After the Bucs released veteran back Leonard Fournette in March, second-year man Rachaad White became the presumptive starter, and in fact he had that job for the second half of 2022 even it was still more of a time-share. Behind him, the Bucs have fourth year back Ke'Shawn Vaughn, a former third-round pick who has had relatively few opportunities over the past three years; Chase Edmonds, a sixth-year player who had two seasons of 850+ yards from scrimmage in Arizona; Patrick Laird, who spent all of last year on Tampa Bay's practice squad; plus, Tucker and fellow undrafted rookie Ronnie Brown. Even if White's spot at the top of that list seems pretty solid, there's still room for the others to jockey for position on the depth chart, and the Buccaneers could choose to keep four backs on the 53-man roster.

"Everybody's got their chance to showcase what they got and just perform and see where that takes you," said Tucker. "I would say [my] personal goal is just being able to make the field however I can. Just being on the field and being able to play and, you know, just putting myself out there."

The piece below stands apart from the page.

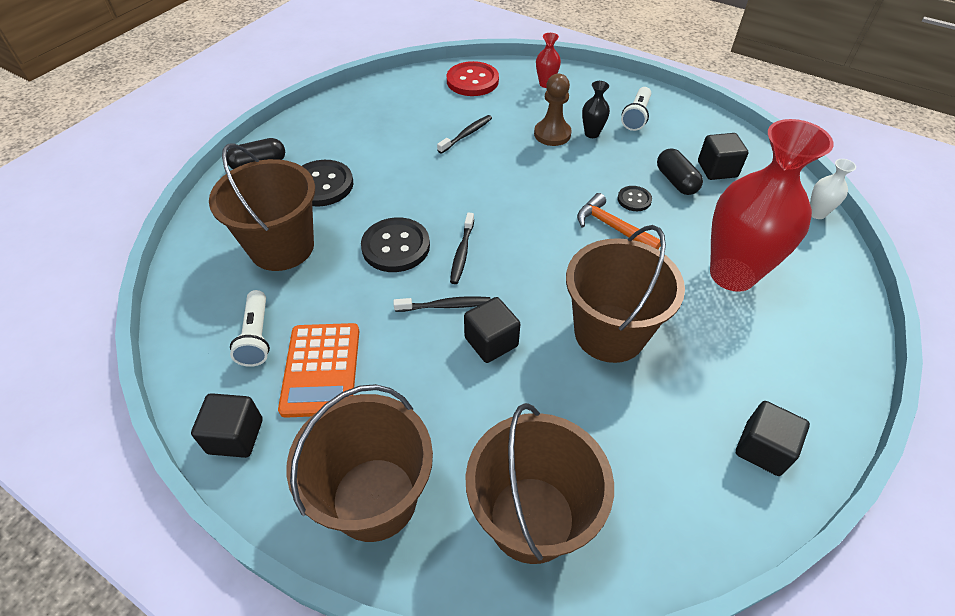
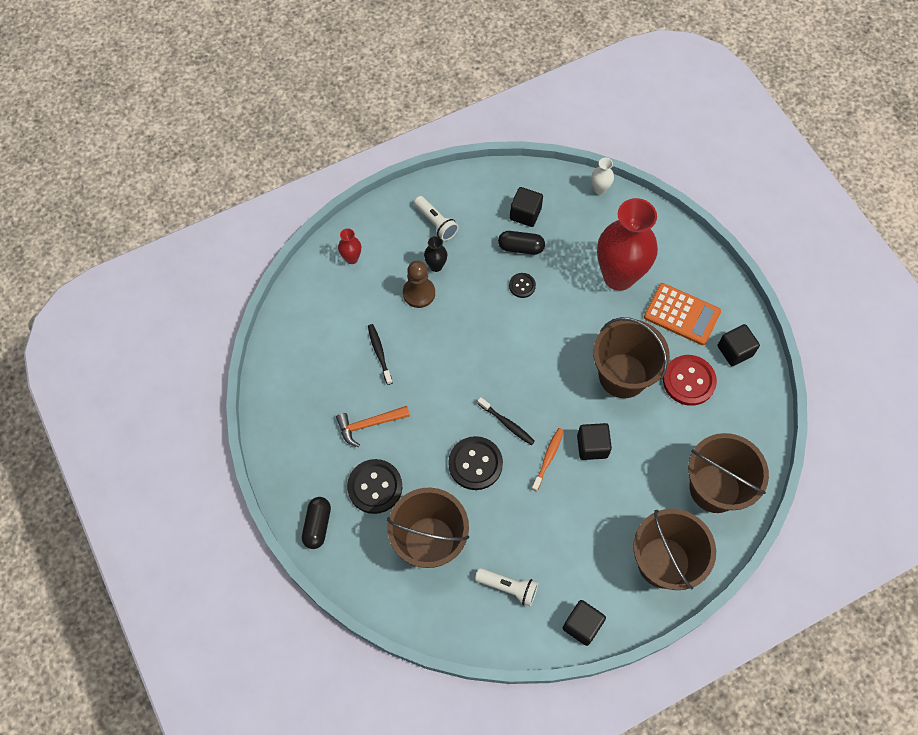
camera: 60 degrees left, 15 degrees up
(321, 369) = (558, 557): orange calculator -> orange calculator (681, 314)
(445, 306) = (548, 458): black toothbrush -> orange toothbrush
(472, 81) = (309, 310): red button -> red button (689, 381)
(612, 227) = (539, 316): orange hammer -> orange hammer (369, 424)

If Tucker does make the active roster and carve out some sort of role on offense, it will probably be one that makes use of his top-level speed. A track star in high school, he has the ability to make one sharp cut and then explode up the field for big gains. That makes him a good fit for the zone running scheme that new Offensive Coordinator Dave Canales is expected to emphasize. There are similarities to what the backs are being asked to do in Canales' offense and what Tucker did at Syracuse for three seasons.

"It gives us options, having more field – especially for me – having more field to run and having space," he said. "That creates opportunities, and for a running back that's definitely something that you want."